The CORS detail every Ollama-in-the-browser guide buries
If you ever call Ollama directly from the browser during development, you will hit a CORS wall. The fix, documented at docs.ollama.com/api/streaming and laid out in detail in the ML Journey guide "How to Use Ollama in a React or Next.js App", is to set OLLAMA_ORIGINS to the origins you trust, for example OLLAMA_ORIGINS="http://localhost:3000" before launching the Ollama server. In production you should not call Ollama from the browser at all; proxy it through a Next.js route handler so your model URL never ships to a client. Pavel Espitia's dev.to piece "Streaming Ollama Responses in Next.js: The SSE Pattern That Actually Works" walks through that proxy pattern on the App Router. Same shape as what I described above, with one extra useful detail: pass through the AbortSignal so cancellations propagate to Ollama and free the GPU.
Frequently asked questions
Can I do this without a backend route?
Only in local development. In production you almost never want the browser hitting Ollama directly because it exposes your model server to the public internet.

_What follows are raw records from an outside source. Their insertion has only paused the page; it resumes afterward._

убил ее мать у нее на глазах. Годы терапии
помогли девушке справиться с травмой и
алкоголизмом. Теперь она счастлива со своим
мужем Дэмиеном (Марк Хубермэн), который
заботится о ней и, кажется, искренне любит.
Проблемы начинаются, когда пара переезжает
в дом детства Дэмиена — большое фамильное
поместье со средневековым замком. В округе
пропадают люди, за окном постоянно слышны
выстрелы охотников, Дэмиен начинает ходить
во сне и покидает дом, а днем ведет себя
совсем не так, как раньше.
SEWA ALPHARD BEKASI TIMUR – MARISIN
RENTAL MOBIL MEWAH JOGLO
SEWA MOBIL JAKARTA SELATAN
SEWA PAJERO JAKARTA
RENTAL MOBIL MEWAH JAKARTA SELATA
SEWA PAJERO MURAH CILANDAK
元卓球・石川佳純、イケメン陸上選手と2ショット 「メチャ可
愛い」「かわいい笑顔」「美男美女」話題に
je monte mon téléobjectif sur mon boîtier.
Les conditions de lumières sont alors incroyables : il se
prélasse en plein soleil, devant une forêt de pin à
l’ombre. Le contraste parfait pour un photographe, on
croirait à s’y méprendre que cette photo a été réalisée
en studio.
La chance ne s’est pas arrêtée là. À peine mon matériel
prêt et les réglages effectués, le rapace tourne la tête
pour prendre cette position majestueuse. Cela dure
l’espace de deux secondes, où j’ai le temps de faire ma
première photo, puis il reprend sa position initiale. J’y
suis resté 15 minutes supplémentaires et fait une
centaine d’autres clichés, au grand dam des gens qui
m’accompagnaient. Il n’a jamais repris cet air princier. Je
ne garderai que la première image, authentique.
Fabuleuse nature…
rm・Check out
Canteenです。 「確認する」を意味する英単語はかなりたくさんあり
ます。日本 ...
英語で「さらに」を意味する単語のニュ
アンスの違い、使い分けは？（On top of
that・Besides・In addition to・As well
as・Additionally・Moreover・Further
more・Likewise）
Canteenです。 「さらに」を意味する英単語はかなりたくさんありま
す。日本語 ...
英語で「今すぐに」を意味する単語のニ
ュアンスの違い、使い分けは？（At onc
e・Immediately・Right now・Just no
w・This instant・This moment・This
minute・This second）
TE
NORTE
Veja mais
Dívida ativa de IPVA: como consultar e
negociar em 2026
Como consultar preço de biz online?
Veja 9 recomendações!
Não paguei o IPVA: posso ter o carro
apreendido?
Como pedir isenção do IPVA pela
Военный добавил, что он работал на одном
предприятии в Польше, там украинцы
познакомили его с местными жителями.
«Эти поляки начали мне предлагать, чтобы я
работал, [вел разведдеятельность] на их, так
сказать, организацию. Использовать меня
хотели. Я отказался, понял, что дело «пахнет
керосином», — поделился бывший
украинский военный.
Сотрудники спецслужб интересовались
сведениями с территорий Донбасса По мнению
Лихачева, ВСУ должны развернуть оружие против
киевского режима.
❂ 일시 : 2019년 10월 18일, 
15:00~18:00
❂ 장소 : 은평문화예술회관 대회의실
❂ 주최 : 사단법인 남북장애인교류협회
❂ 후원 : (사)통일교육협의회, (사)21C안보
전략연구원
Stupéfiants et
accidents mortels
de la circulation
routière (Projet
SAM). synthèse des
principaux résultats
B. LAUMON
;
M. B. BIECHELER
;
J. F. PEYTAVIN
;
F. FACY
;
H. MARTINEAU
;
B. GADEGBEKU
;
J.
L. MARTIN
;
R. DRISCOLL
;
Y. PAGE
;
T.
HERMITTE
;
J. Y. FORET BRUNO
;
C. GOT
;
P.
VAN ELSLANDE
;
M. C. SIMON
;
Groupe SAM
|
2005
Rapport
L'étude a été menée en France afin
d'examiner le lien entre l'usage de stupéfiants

The thin server route also lets you add auth, rate limiting, and request logging.
How do I render Markdown as it streams?
Re-render the accumulated text through a Markdown component (react-markdown is fine) on every chunk. The cost is small for short answers. For very long answers, debounce the re-render to every 50 milliseconds or every 5 chunks to avoid layout thrash.
What about React Server Components?
RSC can stream UI from the server, but for a chat-style typewriter effect the client component approach is simpler and more flexible. Use RSC for the surrounding layout and a client component for the streaming message bubble.
Will this work with the AI SDK from Vercel?
Yes. The Vercel AI SDK's useChat hook accepts an Ollama-compatible endpoint through its OpenAI-compatible provider. You get streaming, cancellation, and message history with about ten lines of glue.
Build the stream on a quiet afternoon. Watch the first token appear in 200 milliseconds. Try to go back to spinners. You will not.